**PROVIDED PASSAGE:**
__________________________________________________
# Has perception of NAMA changed?



## BrianODohert (27 Nov 2009)

The nay-sayers, including the G46 economists, seem to have gone quiet.

Is this because the Draft Business Plan and the EuroStat/SVP development finally made it clear that- far from having to borrow 54 bn or so to give to the banks, or to "bail out the banks", as various politicians and commentators used to declare- NAMA is actually a transfer of assets, valued somewhere between, say, 47bn and maybe twice that, _from_ the banks and _to_ the State, with repayment in the form of cash, let's hope, in some years time, at an interest rate of only 1.5%. This is a big benefit to the taxpayer in Ireland:
*the billions he borrows means he avoids having to borrow the same elsewhere, at an interest rate of c. 4.5%
*the interest rate differential, alone - 1.5% v. 4.5%- over the ten years is hard to estimate but probably worth €5 bn to the borrower, (and €10 bn interest opportunity cost to the banks' shareholders)
* if the asset sales do not completely fund the repayment/redemption commitment, then the banks will be hit for the shortfall (or the bonds will simply not be redeemed)
* if, as is more likely, a substantial profit is made on the sale of the assets, even after high management and advisory costs, all but c.2.5% will be retained by the State.
__________________________________________________
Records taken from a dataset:
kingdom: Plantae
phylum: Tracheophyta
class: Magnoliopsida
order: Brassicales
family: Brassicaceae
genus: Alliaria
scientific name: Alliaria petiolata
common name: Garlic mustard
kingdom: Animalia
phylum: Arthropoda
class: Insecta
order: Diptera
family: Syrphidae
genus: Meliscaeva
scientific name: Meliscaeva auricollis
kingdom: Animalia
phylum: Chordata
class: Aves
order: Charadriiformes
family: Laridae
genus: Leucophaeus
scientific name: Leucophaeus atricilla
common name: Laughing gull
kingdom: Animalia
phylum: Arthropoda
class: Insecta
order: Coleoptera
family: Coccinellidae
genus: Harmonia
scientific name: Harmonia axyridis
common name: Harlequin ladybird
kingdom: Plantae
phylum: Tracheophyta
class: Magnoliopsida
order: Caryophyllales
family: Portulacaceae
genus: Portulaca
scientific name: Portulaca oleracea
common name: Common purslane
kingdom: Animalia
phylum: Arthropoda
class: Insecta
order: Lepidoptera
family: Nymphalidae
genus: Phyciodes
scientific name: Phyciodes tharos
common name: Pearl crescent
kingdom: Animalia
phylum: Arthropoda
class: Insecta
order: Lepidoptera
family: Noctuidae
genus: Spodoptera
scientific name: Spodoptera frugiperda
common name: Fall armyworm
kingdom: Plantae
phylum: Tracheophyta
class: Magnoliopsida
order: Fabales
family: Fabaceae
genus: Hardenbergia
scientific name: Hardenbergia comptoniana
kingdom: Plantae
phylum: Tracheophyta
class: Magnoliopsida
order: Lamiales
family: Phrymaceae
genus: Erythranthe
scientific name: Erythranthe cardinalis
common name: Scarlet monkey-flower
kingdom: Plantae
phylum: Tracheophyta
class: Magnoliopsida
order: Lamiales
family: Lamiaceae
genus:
__________________________________________________
Rewrite the forum post from "Is this because" to "the banks' shareholders)", substituting "citizen" for "taxpayer". Work from the forum post alone.

Is this because the Draft Business Plan and the EuroStat/SVP development finally made it clear that- far from having to borrow 54 bn or so to give to the banks, or to "bail out the banks", as various politicians and commentators used to declare- NAMA is actually a transfer of assets, valued somewhere between, say, 47bn and maybe twice that, _from_ the banks and _to_ the State, with repayment in the form of cash, let's hope, in some years time, at an interest rate of only 1.5%. This is a big benefit to the citizen in Ireland:
*the billions he borrows means he avoids having to borrow the same elsewhere, at an interest rate of c. 4.5%
*the interest rate differential, alone - 1.5% v. 4.5%- over the ten years is hard to estimate but probably worth €5 bn to the borrower, (and €10 bn interest opportunity cost to the banks' shareholders)